The Black Student Orientation is slated for  Aug. 18, the day prior to the university’s New Student Orientation.
The day-long event–billed as having been “designed by Black students, faculty, and staff to welcome new Black students to the USF Black Experience”–will “address the specific and particular needs of African American/Black students at USF,” according to the school’s website.
The program includes workshops such as “Community Building” and “Creating a 4 Year Plan.”
The College Fix reached out to Kim Harris, assistant director of orientation programs at the private, Catholic institution, to ask if the school provides any other ethnic-based orientation programs.
“Not that I know of,” Harris responded via e-mail. “But we do have a mostly first generation [orientation] program…This group is comprised mostly of students of color.”
Harris told The Fix that the Black Student Orientation is being run by Dr.

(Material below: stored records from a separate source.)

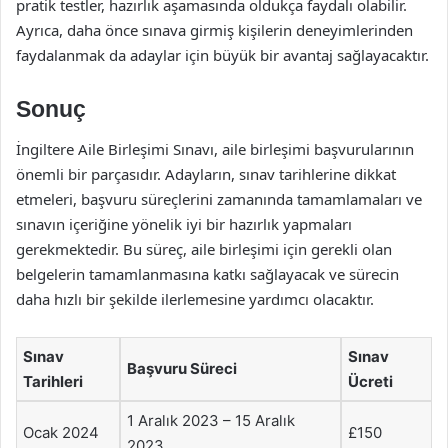
pratik testler, hazırlık aşamasında oldukça faydalı olabilir.
Ayrıca, daha önce sınava girmiş kişilerin deneyimlerinden
faydalanmak da adaylar için büyük bir avantaj sağlayacaktır.
Sonuç
İngiltere Aile Birleşimi Sınavı, aile birleşimi başvurularının
önemli bir parçasıdır. Adayların, sınav tarihlerine dikkat
etmeleri, başvuru süreçlerini zamanında tamamlamaları ve
sınavın içeriğine yönelik iyi bir hazırlık yapmaları
gerekmektedir. Bu süreç, aile birleşimi için gerekli olan
belgelerin tamamlanmasına katkı sağlayacak ve sürecin
daha hızlı bir şekilde ilerlemesine yardımcı olacaktır.
Sınav
Sınav
Başvuru Süreci
Tarihleri
Ücreti
1 Aralık 2023 – 15 Aralık
Ocak 2024
£150
2023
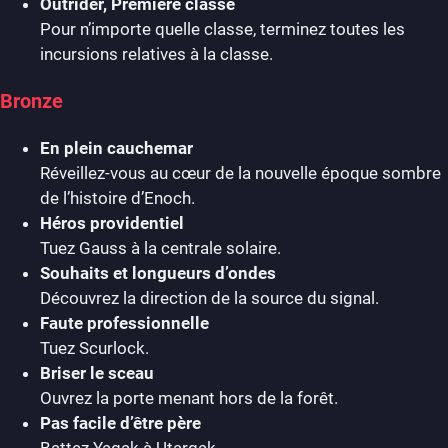
Outrider, Première classe
Pour n’importe quelle classe, terminez toutes les
incursions relatives à la classe.
Bronze
En plein cauchemar
Réveillez-vous au cœur de la nouvelle époque sombre
de l’histoire d’Enoch.
Héros providentiel
Tuez Gauss à la centrale solaire.
Souhaits et longueurs d’ondes
Découvrez la direction de la source du signal.
Faute professionnelle
Tuez Scurlock.
Briser le sceau
Ouvrez la porte menant hors de la forêt.
Pas facile d’être père
Battez Yagak à Utargak.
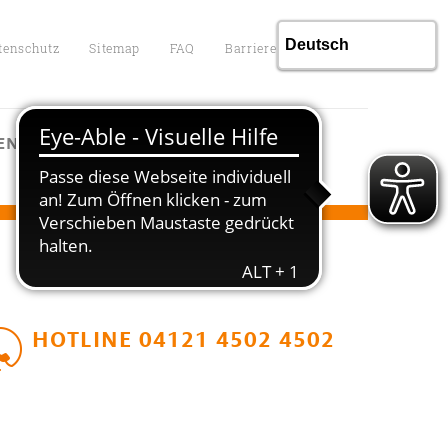
tenschutz
Sitemap
FAQ
Barrierefreiheit
ENTGELTE
KONTAKT
HOTLINE 04121 4502 4502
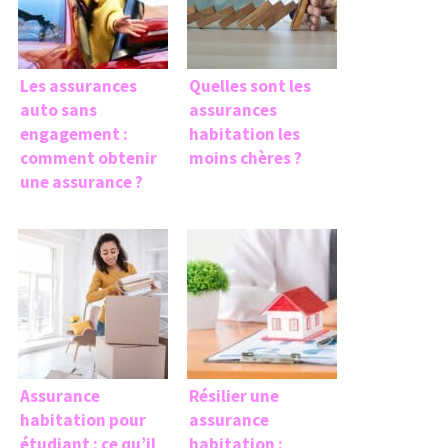
Les assurances
Quelles sont les
auto sans
assurances
engagement :
habitation les
comment obtenir
moins chères ?
une assurance ?
Assurance
Résilier une
habitation pour
assurance
étudiant : ce qu’il
habitation :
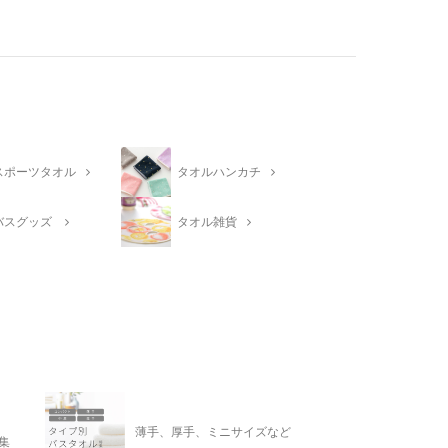
スポーツタオル
タオルハンカチ
バスグッズ
タオル雑貨
薄手、厚手、ミニサイズなど
集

Ja’Nina Garrett-Walker, an assistant professor in the department of psychology at the university.
The Fix reached out repeatedly to Garrett-Walker for comment regarding the history of the Black Student Orientation, as well as for elaboration on the “specific and particular needs of African American/Black Students at USF.” Garrett-Walker did not respond.
Garrett-Walker has a history of activism at the University of San Francisco. In 2014, she implemented a campus-wide campaign called “Check Your Privilege,” designed to raise awareness of social inequality and privilege.
The campaign defined privilege as “unearned access to social power based on membership in a dominant social group.” Participants were encouraged to sport t-shirts that indicated the attributes that applied to them—with permanent markers, they could check off items such as White, Male, Christian, and Cisgender.
One poster associated with the campaign informed readers: “If you’re confident that the police exist to protect you, you have white male privilege,” while another claimed that the expectation of having holidays off of work denotes “Christian privilege.”
On Garrett-Walker’s website faculty profile, her research area is listed as “identity development for Black lesbian, gay, bisexual, and transgender adolescents and emerging adults.”
Earlier this year, The College Fix reached out to the University of San Francisco for information regarding a “White Privilege Resource Guide” created by the university in the wake of Garrett-Walker’s privilege campaign. Following The Fix‘s inquiry, USF attempted to cover up the identity of the author of the guide.